The process of selecting bands for FIFA soundtrack, according to Schnur, is done with the utmost care.

“This isn’t a random effort,” continues Schnur. “We're not in the 11th hour going, 'let's just go find 20 or 30 songs'. We put a year into defining the soundtrack.

“We go through thousands of bands. We never say, we need six bands from the UK and five from somewhere else. We assume everybody wants to embrace music from a global football culture.

“Everybody’s a music fan, and within soccer, there are no geographical boundaries. It’s been successful because soccer has never erased the culture of their players and younger fans.”

Even the cultural tone of music has shifted from where the conversation was, decades ago. It was commonplace for bands to figure out how they could get their song on the radio. Now, it is a bucket list ideal for an artist to land a song on FIFA.

For Schnur and Pettus, the most rewarding part of curating FIFA soundtracks is the international bridge it acts between music fans and football fans.

FIFA soundtracks serve as the passionate, connective tissue between supporters all over the world and the songs in the game – in the hope that the music, just like football, will resonate with people and bring them closer together.

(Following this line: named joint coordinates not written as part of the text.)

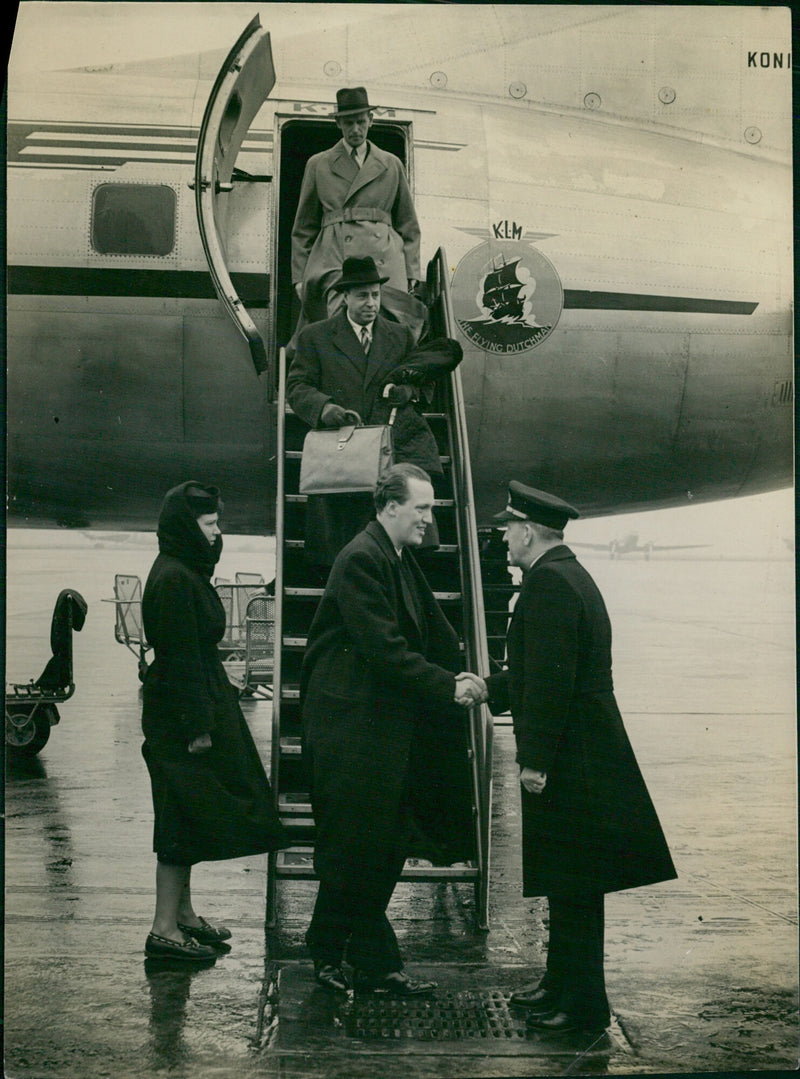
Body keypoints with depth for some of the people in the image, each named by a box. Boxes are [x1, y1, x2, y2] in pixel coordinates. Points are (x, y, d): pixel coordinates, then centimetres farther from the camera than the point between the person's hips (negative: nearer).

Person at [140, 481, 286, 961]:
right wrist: (197, 726, -20)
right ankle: (165, 930, 1)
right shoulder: (174, 579, -18)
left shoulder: (186, 572, 13)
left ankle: (184, 915, 25)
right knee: (184, 818, -5)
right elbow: (181, 657, -21)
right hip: (181, 717, -10)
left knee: (187, 819, 15)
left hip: (200, 708, 10)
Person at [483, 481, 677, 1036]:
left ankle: (583, 1006, 7)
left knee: (574, 885, -2)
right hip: (581, 756, 10)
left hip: (568, 761, -10)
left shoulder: (548, 582, -17)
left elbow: (550, 678, -24)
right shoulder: (571, 575, 15)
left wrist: (536, 758, -22)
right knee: (569, 882, 18)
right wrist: (489, 689, 29)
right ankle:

“We’re finding bands that we feel will change people's lives, not just ours. People still feel music. It still defines moments in their lives. It's that important to people,” says Schnur.

“It breaks my heart when a band can't suddenly go from playing a club to Madison Square Garden. But the truth that a band can get on FIFA and have fans from all over the world, reaching out to them – that kind of success is stunning to me.”

“I can close my eyes and listen to a Zeppelin song and tell you where I was when I first heard it. I can tell you the feelings I had.

“That’s what I want from the FIFA soundtracks.”

The FIFA 21 soundtrack is available now. FIFA 21 is released on October 9.